As Caro points out many, many times, Johnson would tell his audience exactly what they wanted to hear. He refused to take public stands on controversial issues, preferring to work in private where he could convince liberals and segregationists that he was really on their side. He rewrote history freely. Everything was secondary to his pursuit of the presidency.

There's just no reason to believe that Johnson's work on the 1957 act was motivated by compassion. The political calculus was obvious, and had been spelled out to him. The idea that this was where "ambition and compassion coincided" is exactly the line he'd spin to a liberal audience.

Making the Civil Rights Act the centrepiece of the book also implicitly supports an argument that Johnson frequently made - that it didn't matter what was in the Act, the important thing was to pass *something*. But the 1957 Act that eventually passed had been gutted, with all of the anti-segregation measures removed. The voting rights elements that were left were completely ineffective.

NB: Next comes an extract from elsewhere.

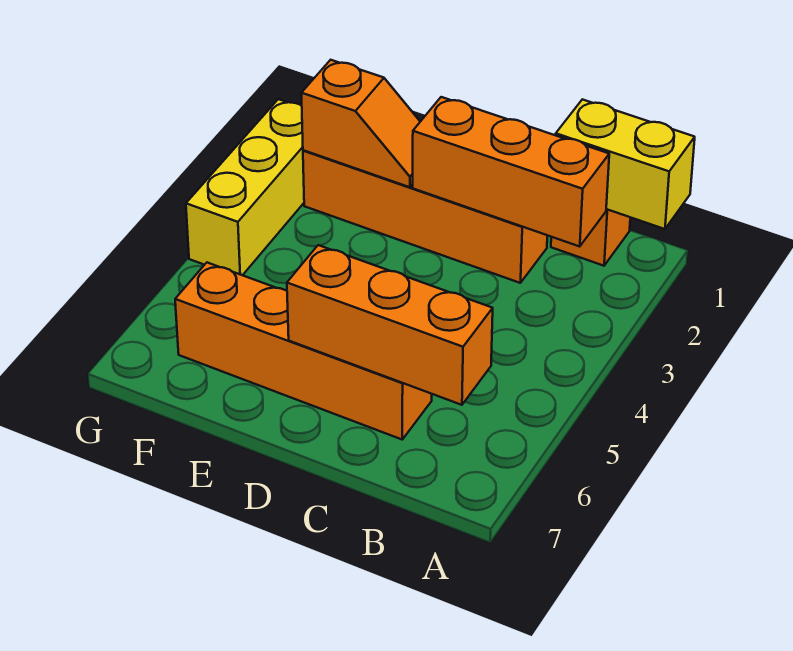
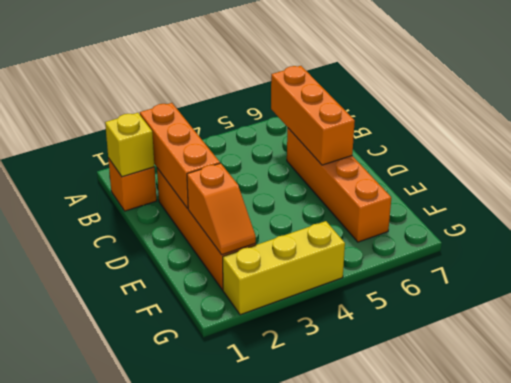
yellow 1x2 brick [556,99,695,229] -> yellow 1x1 brick [105,113,155,177]
orange 1x2 slope [302,60,420,187] -> orange 1x2 slope turned to [187,163,256,255]

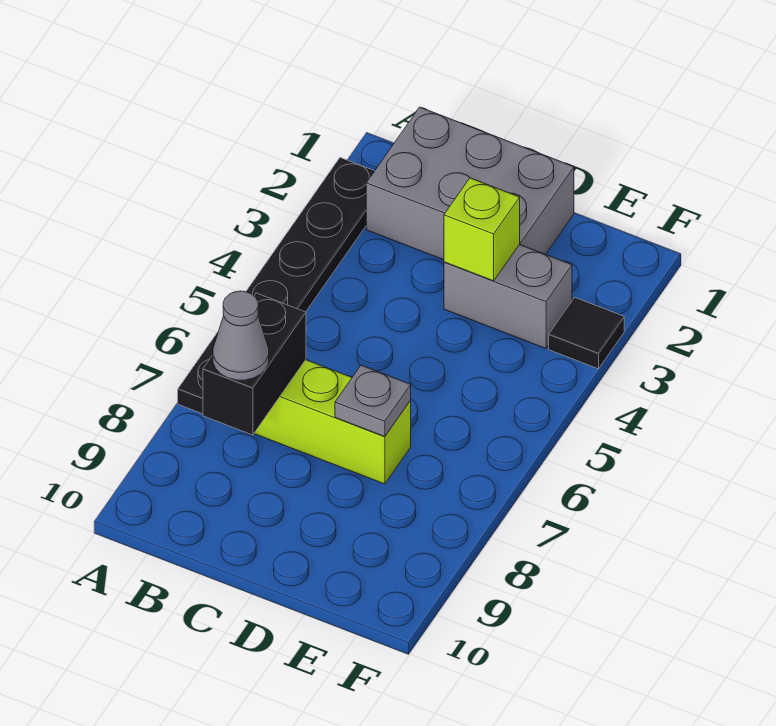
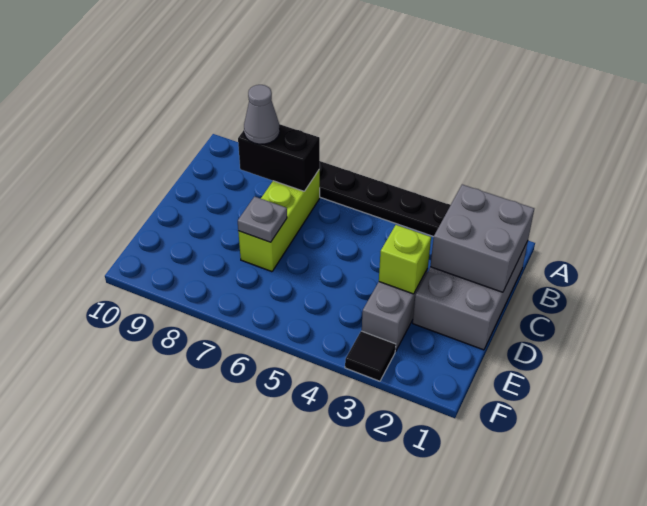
none -> grey 2x2 brick [430,185,534,292]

Johnson argued that this was the strongest Bill that could pass, which was probably true. But only because Johnson protected the Senate rules that gave the south a veto on legislation. There was a chance to change those rules, and allow a simple majority to pass much stronger legislation, but Johnson blocked it.

Caro is fond of saying that power doesn't corrupt, it reveals. What it reveals about Johnson in his personal behaviour is not flattering. About his politics... given his ambition, you kind of have to wait and see what he does when there are no more elections to run for. And that book is still being written.

These are minor complaints though. This is an amazing work, incredibly detailed while also immensely readable. There's nothing like it.

(Incidentally, there's an interesting alternate history in here - in 1957, the Democratic coalition was almost falling apart, because it was segregationist Democratic Senators who were blocking all civil rights legislation. The 1957 Bill was introduced by Republicans, seeing the chance to be "the party of Lincoln" again and win over black voters. What would have happened if they had succeeded?)